Text:
━━━━━━━━━━━━━━━━

It is rare for those born with great talent and great wealth neither ostentatiously to display either one, nor to coast on these golden flying carpets of advantage. James Merrill did neither. He lived modestly, and all his life he almost invisibly shared his fortune with less fortunate artists and writers, most notably through the Ingram Merrill Foundation—the name of which reunited his long-divorced and estranged parents, Helen Ingram and the Wall Street tycoon Charles Merrill. There were also many individual gifts, one of which underwrote the publication of my first book, a memoir of a friend.
It wasn’t only financial support that Jimmy Merrill and his partner David Jackson gave: they were also amazingly generous with their time, attention, and affection. For many years, whenever I thought I had finished a manuscript, I showed it to them, and many of my books were saved by their tactful comments from a fate worse than publication.
In the same way, Jimmy did not use his literary gifts to trumpet their own brilliance. On first reading, his work often seemed unassuming even casual; only gradually did its wit, invention, and serious engagement with both the world around him and the poetic tradition appear. Even in his autobiography and in the dramatic Sandover poems, he gave “JM” no special privileges, but turned his cool, amused, sometimes frighteningly penetrating gaze on himself as well as on the world around him. His attitude towards “real life” and world news was the same. Everything, even the most obscure news item or the slightest flicker of a match or a joke, might be serious—yet nothing was solemn.

━━━━━━━━━━━━━━━━

Directives:
a - Reproduce the passage about James Merrill word for word, everything from "It is rare for" down to "of a friend.".
b - Go on with the passage about James Merrill from where it stops.

━━━━━━━━━━━━━━━━

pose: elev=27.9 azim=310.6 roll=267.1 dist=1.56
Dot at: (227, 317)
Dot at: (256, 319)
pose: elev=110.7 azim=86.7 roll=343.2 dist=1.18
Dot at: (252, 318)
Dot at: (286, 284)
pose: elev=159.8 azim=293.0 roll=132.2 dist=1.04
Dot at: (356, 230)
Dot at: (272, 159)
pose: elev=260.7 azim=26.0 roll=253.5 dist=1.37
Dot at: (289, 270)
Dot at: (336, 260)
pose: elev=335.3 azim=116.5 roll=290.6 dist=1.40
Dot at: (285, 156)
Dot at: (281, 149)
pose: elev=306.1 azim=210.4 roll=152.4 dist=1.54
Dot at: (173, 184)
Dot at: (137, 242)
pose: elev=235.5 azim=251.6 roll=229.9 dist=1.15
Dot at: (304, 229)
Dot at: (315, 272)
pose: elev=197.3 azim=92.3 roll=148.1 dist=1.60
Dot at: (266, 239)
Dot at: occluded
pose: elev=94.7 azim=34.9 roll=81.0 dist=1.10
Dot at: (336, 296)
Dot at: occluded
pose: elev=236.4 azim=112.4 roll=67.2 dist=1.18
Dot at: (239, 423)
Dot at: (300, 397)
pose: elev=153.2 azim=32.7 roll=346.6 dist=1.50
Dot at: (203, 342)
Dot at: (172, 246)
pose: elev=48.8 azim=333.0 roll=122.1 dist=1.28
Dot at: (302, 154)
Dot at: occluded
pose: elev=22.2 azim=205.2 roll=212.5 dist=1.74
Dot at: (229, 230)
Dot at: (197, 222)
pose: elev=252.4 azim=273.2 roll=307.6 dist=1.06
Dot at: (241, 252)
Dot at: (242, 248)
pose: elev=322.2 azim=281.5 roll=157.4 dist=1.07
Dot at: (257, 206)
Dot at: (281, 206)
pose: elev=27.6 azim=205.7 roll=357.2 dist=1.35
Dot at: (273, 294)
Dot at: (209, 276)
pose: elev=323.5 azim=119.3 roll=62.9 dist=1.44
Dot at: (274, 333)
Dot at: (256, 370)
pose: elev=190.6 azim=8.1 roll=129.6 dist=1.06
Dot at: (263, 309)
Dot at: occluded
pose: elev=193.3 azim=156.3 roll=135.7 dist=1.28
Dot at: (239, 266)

━━━━━━━━━━━━━━━━

Task answers:
a -
It is rare for those born with great talent and great wealth neither ostentatiously to display either one, nor to coast on these golden flying carpets of advantage. James Merrill did neither. He lived modestly, and all his life he almost invisibly shared his fortune with less fortunate artists and writers, most notably through the Ingram Merrill Foundation—the name of which reunited his long-divorced and estranged parents, Helen Ingram and the Wall Street tycoon Charles Merrill. There were also many individual gifts, one of which underwrote the publication of my first book, a memoir of a friend.

b -
In the last chapter of his memoir of his early years, A Different Person, James Merrill speaks of his love affair with certain words. The affectionate, detailed consideration he brings to the subject would not surprise anyone who knew how intensely aware he was of language, even in the most casual and banal circumstances. Sometimes when I was with him, I would hear a cliché hop out of my mouth, like the toads and snakes that afflict the bad sister in the fairy tale. Most of the time he would just slightly wince, but now and then he would scrutinize the cliché with a herpetologist’s care and detachment.
For instance, when I described my ten-year-old son’s state of mind by saying that he was “As mad as a wet hen,” Jimmy’s response was “Yes. I wonder, would the juvenile equivalent be ‘as mad as a wet chicken’? Or perhaps one could use the masculine form, ‘as mad as a wet cock.’”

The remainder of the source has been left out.